** Request **
Your result should be every line of the records below that contains the word "assign".

-------- Working data --------

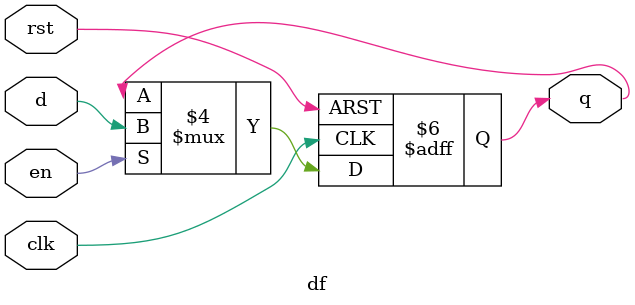
<source format=v>
module df(d, clk, rst, en, q);
	input d, clk, rst, en;
	output q;
	reg q;

	always@(posedge clk or posedge rst) begin
	if(rst == 1'b1) q <= 1'b0;
	else begin		
	if(en == 1'b1) q <= d;
	end
end
endmodule

</source>
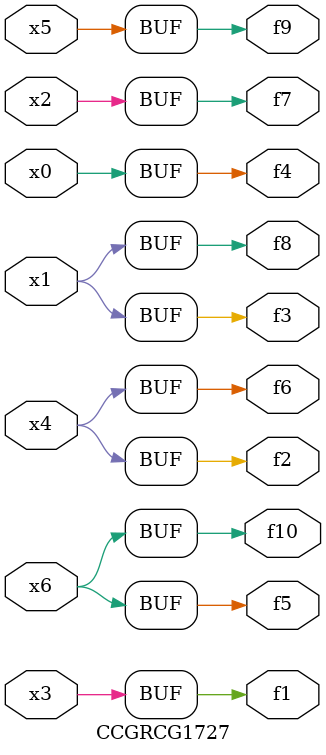
<source format=v>
module CCGRCG1727(
	input x0, x1, x2, x3, x4, x5, x6,
	output f1, f2, f3, f4, f5, f6, f7, f8, f9, f10
);
	assign f1 = x3;
	assign f2 = x4;
	assign f3 = x1;
	assign f4 = x0;
	assign f5 = x6;
	assign f6 = x4;
	assign f7 = x2;
	assign f8 = x1;
	assign f9 = x5;
	assign f10 = x6;
endmodule

</source>
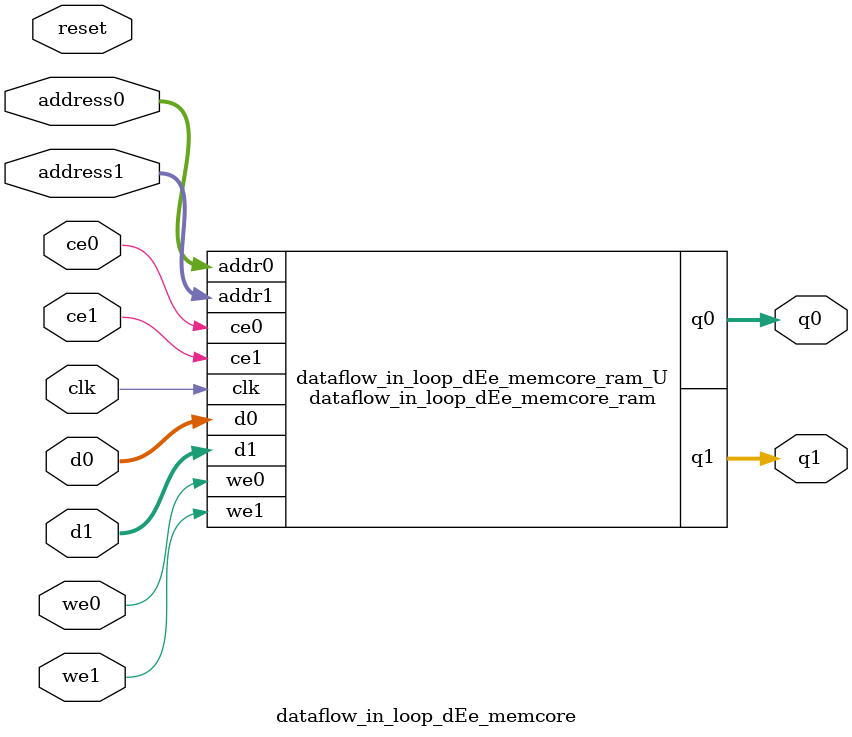
<source format=v>

`timescale 1 ns / 1 ps
module dataflow_in_loop_dEe_memcore_ram (addr0, ce0, d0, we0, q0, addr1, ce1, d1, we1, q1,  clk);

parameter DWIDTH = 6;
parameter AWIDTH = 2;
parameter MEM_SIZE = 4;

input[AWIDTH-1:0] addr0;
input ce0;
input[DWIDTH-1:0] d0;
input we0;
output reg[DWIDTH-1:0] q0;
input[AWIDTH-1:0] addr1;
input ce1;
input[DWIDTH-1:0] d1;
input we1;
output reg[DWIDTH-1:0] q1;
input clk;

(* ram_style = "distributed" *)reg [DWIDTH-1:0] ram[0:MEM_SIZE-1];




always @(posedge clk)  
begin 
    if (ce0) 
    begin
        if (we0) 
        begin 
            ram[addr0] <= d0; 
            q0 <= d0;
        end 
        else 
            q0 <= ram[addr0];
    end
end


always @(posedge clk)  
begin 
    if (ce1) 
    begin
        if (we1) 
        begin 
            ram[addr1] <= d1; 
            q1 <= d1;
        end 
        else 
            q1 <= ram[addr1];
    end
end


endmodule


`timescale 1 ns / 1 ps
module dataflow_in_loop_dEe_memcore(
    reset,
    clk,
    address0,
    ce0,
    we0,
    d0,
    q0,
    address1,
    ce1,
    we1,
    d1,
    q1);

parameter DataWidth = 32'd6;
parameter AddressRange = 32'd4;
parameter AddressWidth = 32'd2;
input reset;
input clk;
input[AddressWidth - 1:0] address0;
input ce0;
input we0;
input[DataWidth - 1:0] d0;
output[DataWidth - 1:0] q0;
input[AddressWidth - 1:0] address1;
input ce1;
input we1;
input[DataWidth - 1:0] d1;
output[DataWidth - 1:0] q1;



dataflow_in_loop_dEe_memcore_ram dataflow_in_loop_dEe_memcore_ram_U(
    .clk( clk ),
    .addr0( address0 ),
    .ce0( ce0 ),
    .d0( d0 ),
    .we0( we0 ),
    .q0( q0 ),
    .addr1( address1 ),
    .ce1( ce1 ),
    .d1( d1 ),
    .we1( we1 ),
    .q1( q1 ));

endmodule


</source>
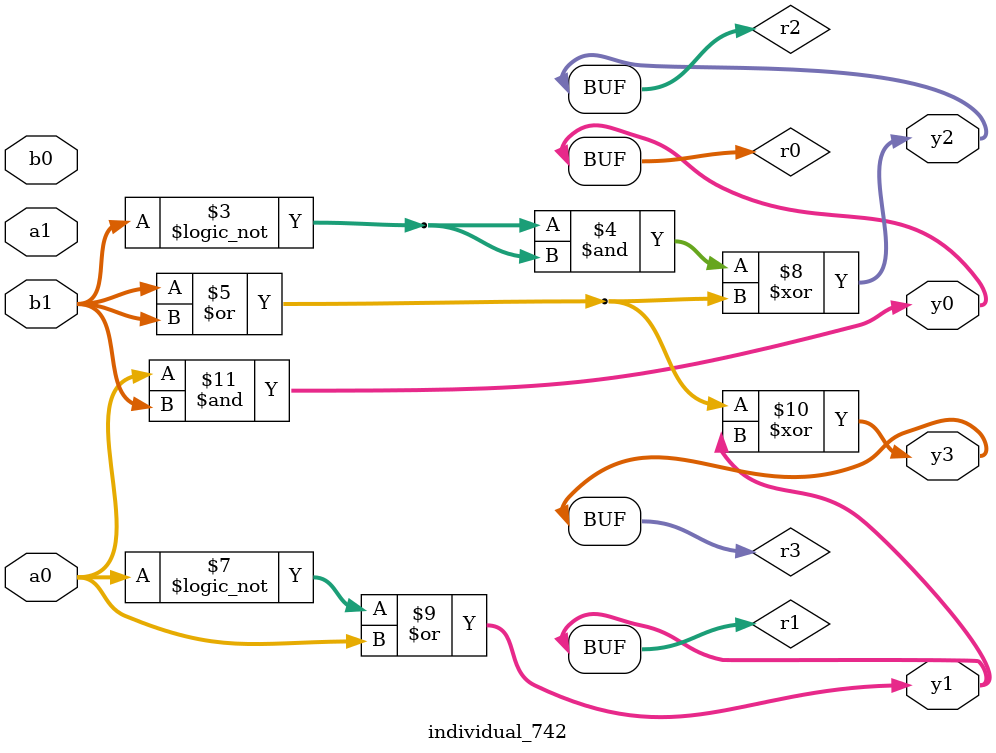
<source format=sv>
module individual_742(input logic [15:0] a1, input logic [15:0] a0, input logic [15:0] b1, input logic [15:0] b0, output logic [15:0] y3, output logic [15:0] y2, output logic [15:0] y1, output logic [15:0] y0);
logic [15:0] r0, r1, r2, r3; 
 always@(*) begin 
	 r0 = a0; r1 = a1; r2 = b0; r3 = b1; 
 	 r1  ^=  r0 ;
 	 r2 = ! b1 ;
 	 r2  &=  r2 ;
 	 r3  |=  b1 ;
 	 r1 = ! r2 ;
 	 r1 = ! r0 ;
 	 r2  ^=  r3 ;
 	 r1  |=  a0 ;
 	 r3  ^=  r1 ;
 	 r0  &=  b1 ;
 	 y3 = r3; y2 = r2; y1 = r1; y0 = r0; 
end
endmodule
</source>
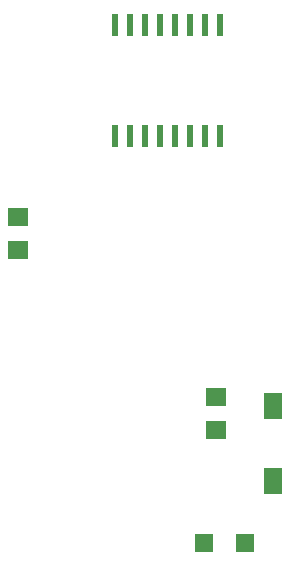
<source format=gtp>
G04 EAGLE Gerber RS-274X export*
G75*
%MOMM*%
%FSLAX34Y34*%
%LPD*%
%INTop Paste*%
%IPPOS*%
%AMOC8*
5,1,8,0,0,1.08239X$1,22.5*%
G01*
%ADD10R,0.533400X1.981200*%
%ADD11R,1.803000X1.600000*%
%ADD12R,1.500000X1.500000*%
%ADD13R,1.600000X2.300000*%


D10*
X336550Y377317D03*
X349250Y377317D03*
X361950Y377317D03*
X374650Y377317D03*
X387350Y377317D03*
X400050Y377317D03*
X412750Y377317D03*
X425450Y377317D03*
X425450Y471043D03*
X412750Y471043D03*
X400050Y471043D03*
X387350Y471043D03*
X374650Y471043D03*
X361950Y471043D03*
X349250Y471043D03*
X336550Y471043D03*
D11*
X254000Y308860D03*
X254000Y280420D03*
D12*
X446760Y33020D03*
X411760Y33020D03*
D13*
X469900Y148340D03*
X469900Y85340D03*
D11*
X421640Y128020D03*
X421640Y156460D03*
M02*

</source>
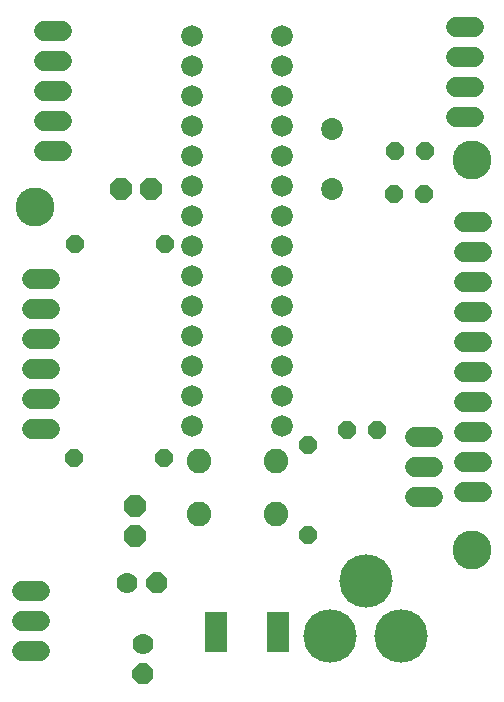
<source format=gbr>
G04 EAGLE Gerber RS-274X export*
G75*
%MOMM*%
%FSLAX34Y34*%
%LPD*%
%INSoldermask Bottom*%
%IPPOS*%
%AMOC8*
5,1,8,0,0,1.08239X$1,22.5*%
G01*
%ADD10C,3.303200*%
%ADD11P,1.924489X8X292.500000*%
%ADD12C,1.778000*%
%ADD13P,1.924489X8X22.500000*%
%ADD14P,1.649562X8X22.500000*%
%ADD15C,1.727200*%
%ADD16C,4.521200*%
%ADD17P,2.034460X8X22.500000*%
%ADD18P,2.034460X8X112.500000*%
%ADD19P,1.649562X8X202.500000*%
%ADD20P,1.649562X8X112.500000*%
%ADD21C,2.082800*%
%ADD22C,1.828800*%
%ADD23C,1.854200*%
%ADD24R,1.983200X3.353200*%


D10*
X40000Y420000D03*
X410000Y130000D03*
X410000Y460000D03*
D11*
X131500Y24800D03*
D12*
X131500Y50200D03*
D13*
X143600Y101500D03*
D12*
X118200Y101500D03*
D14*
X343900Y431500D03*
X369300Y431500D03*
X344900Y467700D03*
X370300Y467700D03*
X304700Y231500D03*
X330100Y231500D03*
D15*
X44720Y44100D02*
X29480Y44100D01*
X29480Y69500D02*
X44720Y69500D01*
X44720Y94900D02*
X29480Y94900D01*
D16*
X290300Y56800D03*
X350300Y56800D03*
X320300Y103800D03*
D15*
X52920Y359400D02*
X37680Y359400D01*
X37680Y334000D02*
X52920Y334000D01*
X52920Y308600D02*
X37680Y308600D01*
X37680Y283200D02*
X52920Y283200D01*
X52920Y257800D02*
X37680Y257800D01*
X37680Y232400D02*
X52920Y232400D01*
X403280Y179000D02*
X418520Y179000D01*
X418520Y204400D02*
X403280Y204400D01*
X403280Y229800D02*
X418520Y229800D01*
X418520Y255200D02*
X403280Y255200D01*
X403280Y280600D02*
X418520Y280600D01*
X418520Y306000D02*
X403280Y306000D01*
X403280Y331400D02*
X418520Y331400D01*
X418520Y356800D02*
X403280Y356800D01*
X403280Y382200D02*
X418520Y382200D01*
X418520Y407600D02*
X403280Y407600D01*
X62920Y569100D02*
X47680Y569100D01*
X47680Y543700D02*
X62920Y543700D01*
X62920Y518300D02*
X47680Y518300D01*
X47680Y492900D02*
X62920Y492900D01*
X62920Y467500D02*
X47680Y467500D01*
X397080Y496600D02*
X412320Y496600D01*
X412320Y522000D02*
X397080Y522000D01*
X397080Y547400D02*
X412320Y547400D01*
X412320Y572800D02*
X397080Y572800D01*
D17*
X113300Y435000D03*
X138700Y435000D03*
D18*
X125000Y141700D03*
X125000Y167100D03*
D19*
X149900Y207700D03*
X73700Y207700D03*
D14*
X74100Y388500D03*
X150300Y388500D03*
D20*
X271500Y142500D03*
X271500Y218700D03*
D21*
X244612Y159894D03*
X179588Y159894D03*
X244612Y205106D03*
X179588Y205106D03*
D22*
X249500Y234700D03*
X249500Y260100D03*
X249500Y285500D03*
X249500Y310900D03*
X249500Y336300D03*
X249500Y361700D03*
X249500Y387100D03*
X249500Y412500D03*
X249500Y437900D03*
X249500Y463300D03*
X249500Y488700D03*
X249500Y514100D03*
X249500Y539500D03*
X249500Y564900D03*
X173300Y564900D03*
X173300Y539500D03*
X173300Y514100D03*
X173300Y488700D03*
X173300Y463300D03*
X173300Y437900D03*
X173300Y412500D03*
X173300Y387100D03*
X173300Y361700D03*
X173300Y336300D03*
X173300Y310900D03*
X173300Y285500D03*
X173300Y260100D03*
X173300Y234700D03*
D23*
X291500Y485900D03*
X291500Y435100D03*
D24*
X246150Y60000D03*
X193850Y60000D03*
D15*
X362380Y225400D02*
X377620Y225400D01*
X377620Y200000D02*
X362380Y200000D01*
X362380Y174600D02*
X377620Y174600D01*
M02*

</source>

--------

** Solution below **
	assign f1 = x3;
	assign f2 = x4;
	assign f3 = x1;
	assign f4 = x0;
	assign f5 = x6;
	assign f6 = x4;
	assign f7 = x2;
	assign f8 = x1;
	assign f9 = x5;
	assign f10 = x6;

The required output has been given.